16 Février 2016
Mouna part à la retraite, puis revient
Aujourd’hui c’est le dernier jour de travail de Mouna. L’heure de sa retraite vient de sonner. Une retraite méritée, après une impeccable carrière de trente-cinq ans. Pendant ces trois décennies et demi, Mouna a toujours exercé le même emploi: agente de sécurité au siège de la banque Québéfort. Mouna n’a rien à raconter. Il n’y avait jamais eu le moindre incident pendant ses heures de travail.

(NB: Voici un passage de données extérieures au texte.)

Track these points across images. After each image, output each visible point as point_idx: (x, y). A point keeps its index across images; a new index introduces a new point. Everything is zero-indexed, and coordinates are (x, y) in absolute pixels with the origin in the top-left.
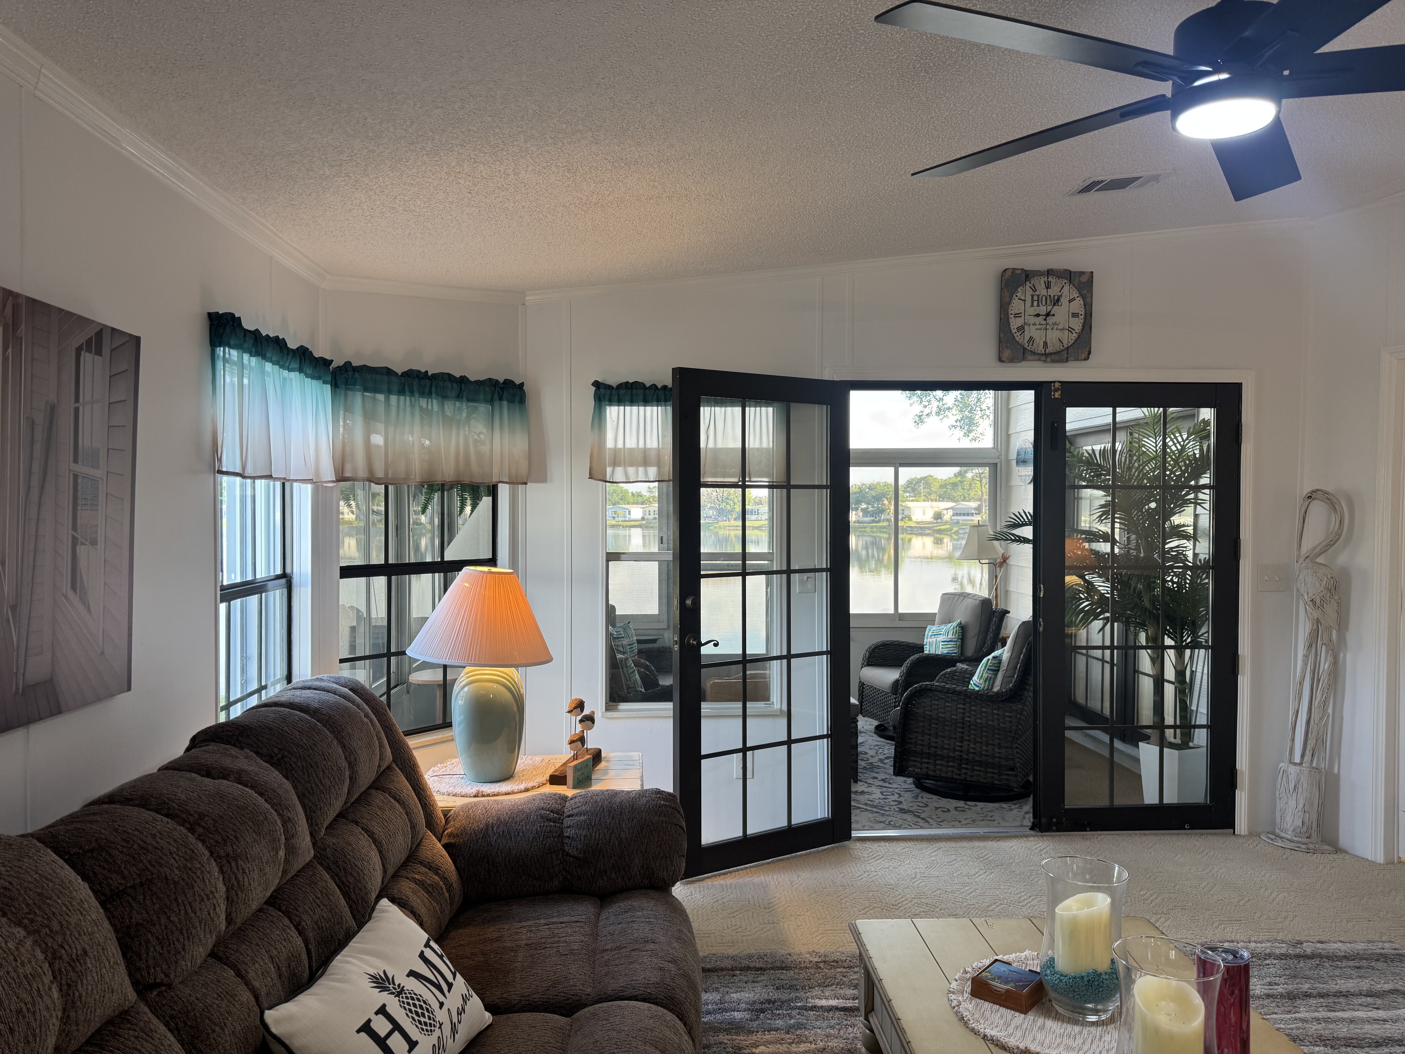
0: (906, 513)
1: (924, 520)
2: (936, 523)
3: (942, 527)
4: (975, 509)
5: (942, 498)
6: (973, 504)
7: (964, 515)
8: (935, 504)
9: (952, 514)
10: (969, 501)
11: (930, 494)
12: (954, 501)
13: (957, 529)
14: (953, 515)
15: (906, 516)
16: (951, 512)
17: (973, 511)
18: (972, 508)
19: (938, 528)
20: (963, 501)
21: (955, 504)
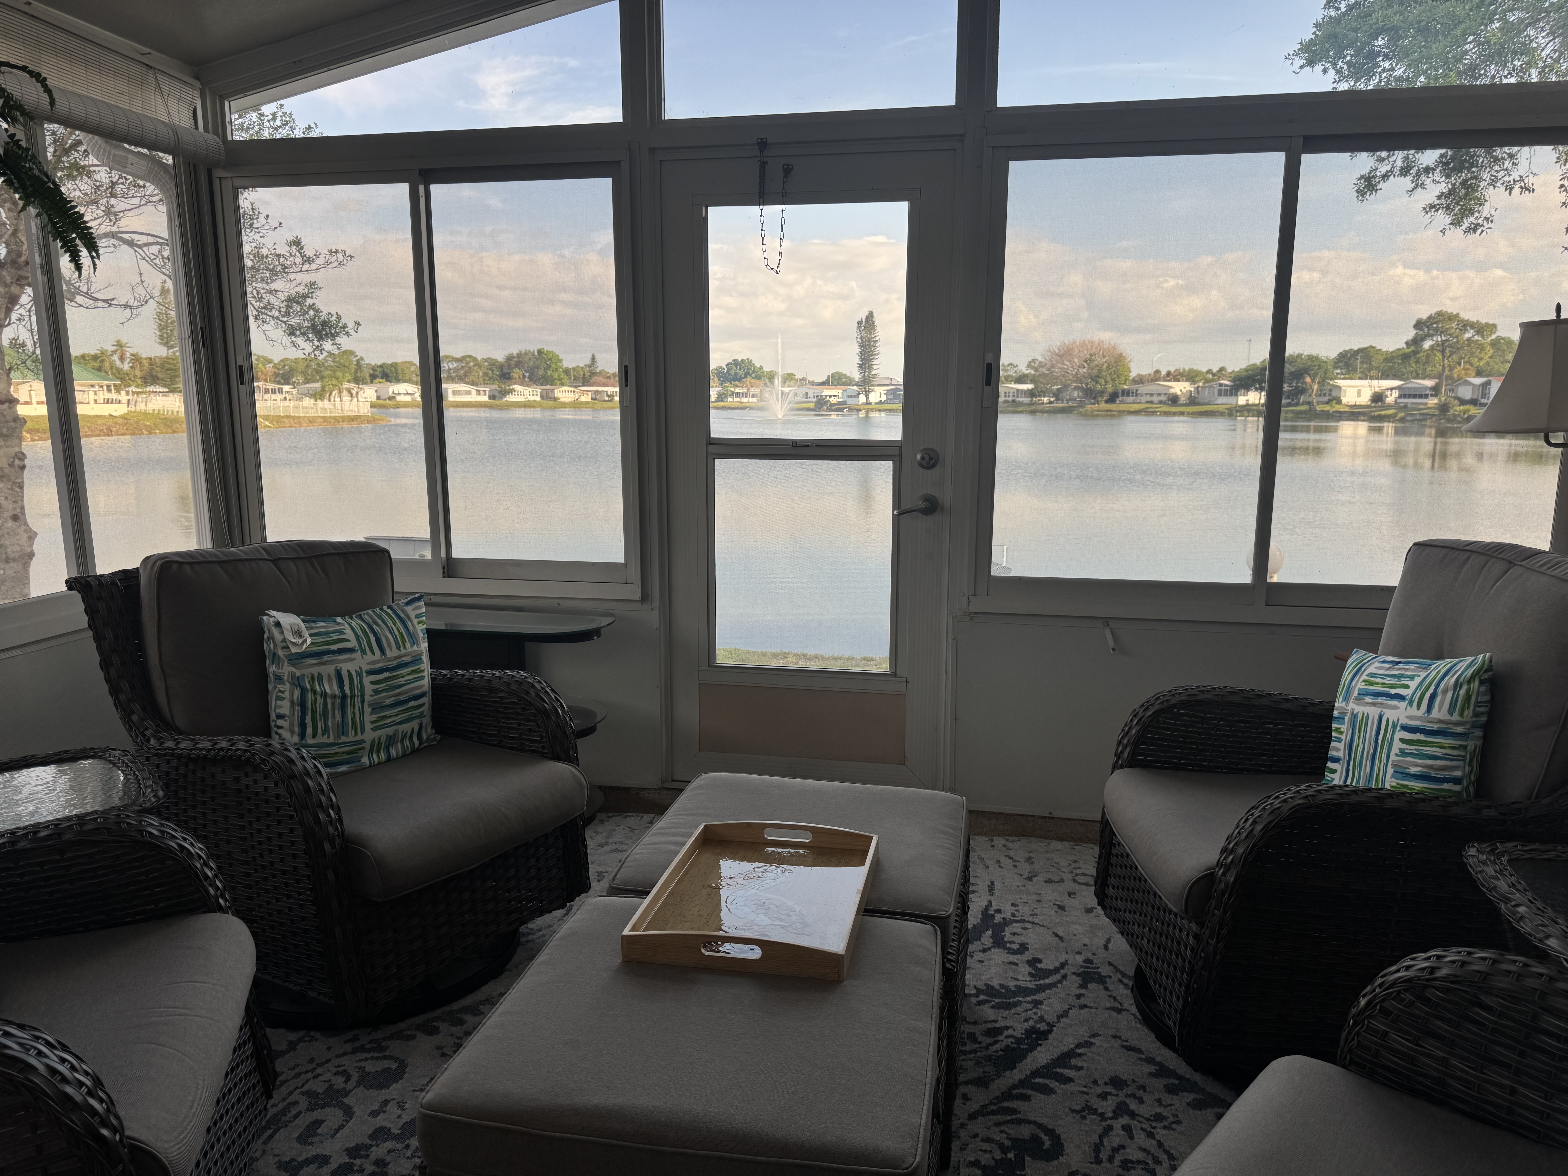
0: (1334, 394)
1: (1358, 403)
2: (1375, 407)
3: (1383, 413)
4: (1432, 389)
5: (1385, 376)
6: (1429, 383)
7: (1415, 396)
8: (1376, 383)
9: (1397, 395)
10: (1424, 378)
11: (1369, 370)
12: (1402, 380)
13: (1403, 414)
14: (1400, 397)
15: (1334, 399)
16: (1396, 394)
17: (1428, 392)
18: (1427, 388)
19: (1376, 413)
20: (1414, 378)
21: (1402, 383)
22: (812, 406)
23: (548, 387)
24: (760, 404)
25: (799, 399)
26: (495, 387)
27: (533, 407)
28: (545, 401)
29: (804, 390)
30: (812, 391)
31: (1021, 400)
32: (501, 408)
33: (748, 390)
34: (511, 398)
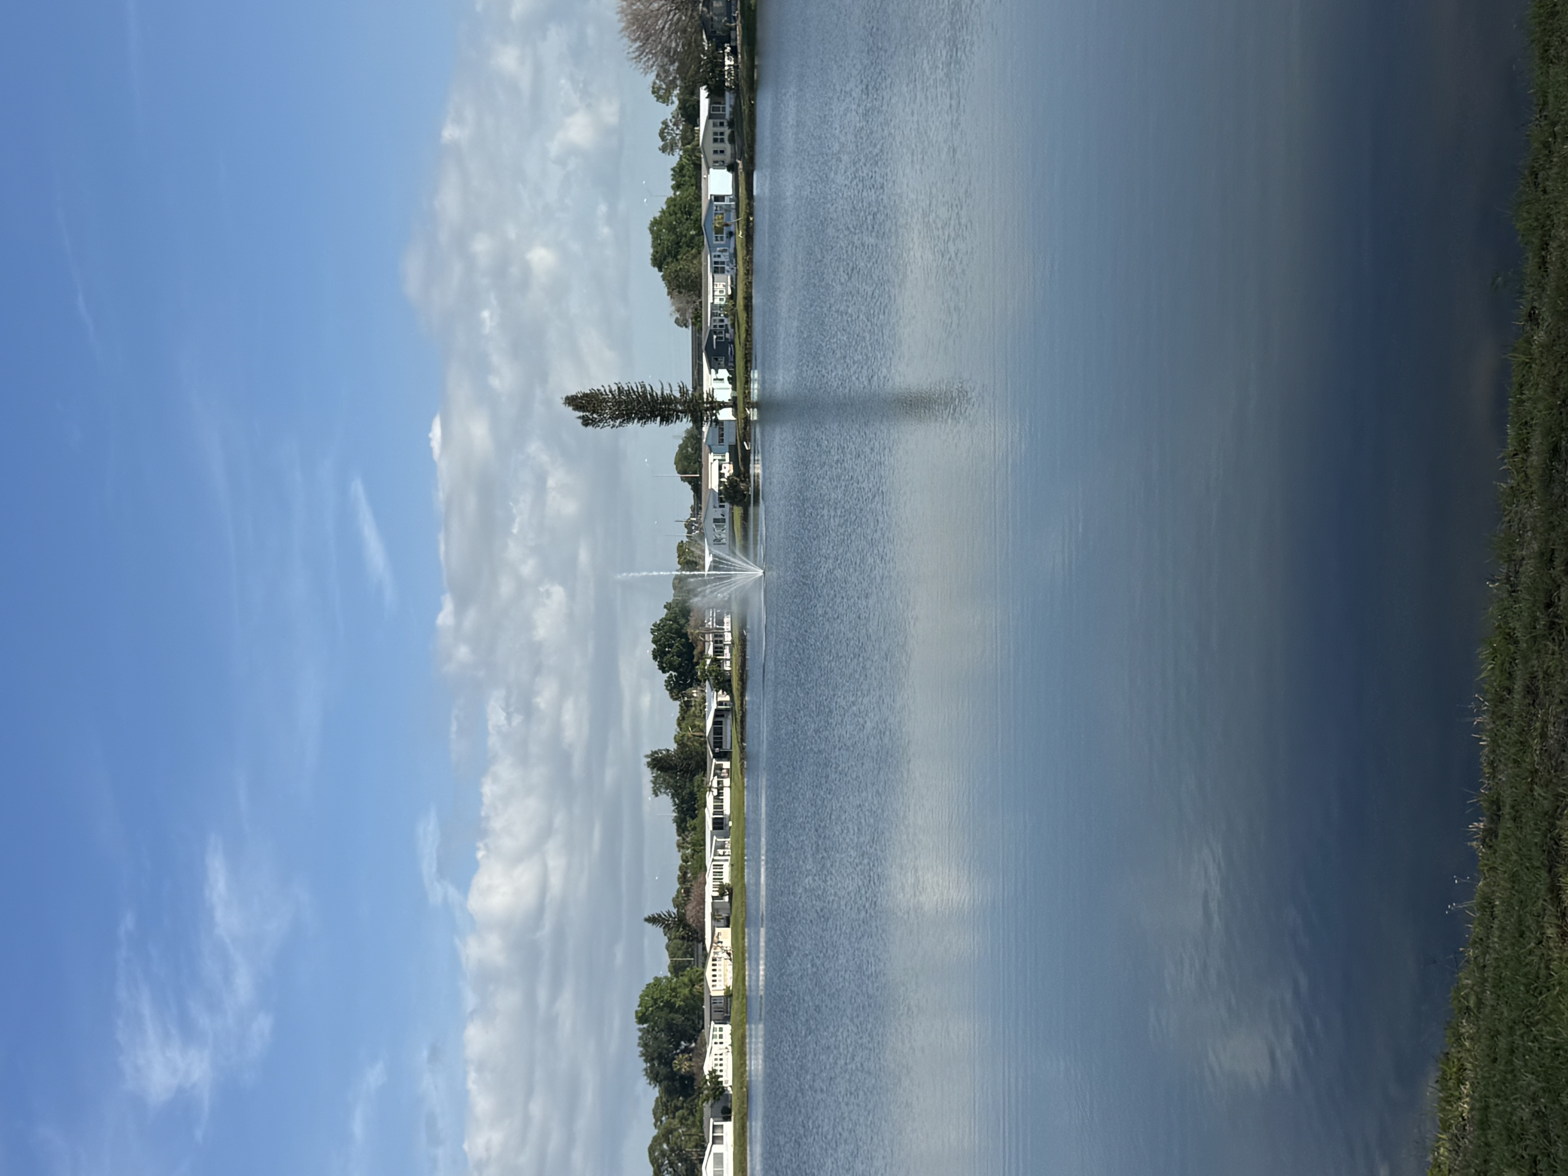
22: (738, 511)
23: (706, 1007)
24: (735, 608)
25: (725, 536)
26: (707, 1108)
27: (743, 1037)
28: (733, 1014)
29: (709, 526)
30: (712, 511)
31: (728, 110)
32: (746, 1098)
33: (709, 631)
34: (727, 1079)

Aucun cambriolage, aucun incendie, aucune bagarre entre un employé et un client, aucune coupure d’électricité.
Comme Mouna n’aime pas l’oisiveté, elle a déjà trouvé le job idéal pour une jeune retraitée: surveillante d’écoliers pendant l’heure du dîner. Elle recevra une formation de deux semaines avant le début de sa nouvelle carrière.
Mouna dit: "Je veux être active jusqu’au jour de mes funérailles. Le travail donne un sens à ma vie. Les vacances, c’est pour les fainéants. " C’est pourquoi Mouna haïssait les vacances imposées par son premier employeur. Pour échapper à l’ennui des jours oisifs, elle cherchait des emplois occasionnels pour remplir le vide abyssal où elle était involontairement plongée.
Exacerbé par son sens aigu du devoir et jaloux de son dévouement sans faille à tous ses employeurs, je lui pose une question politiquement incorrecte: "Que se passera-t-il le jour où vous n’êtes plus capable de travailler ?". Imperturbable, elle me répond: "Ce jour-là, je me suiciderai."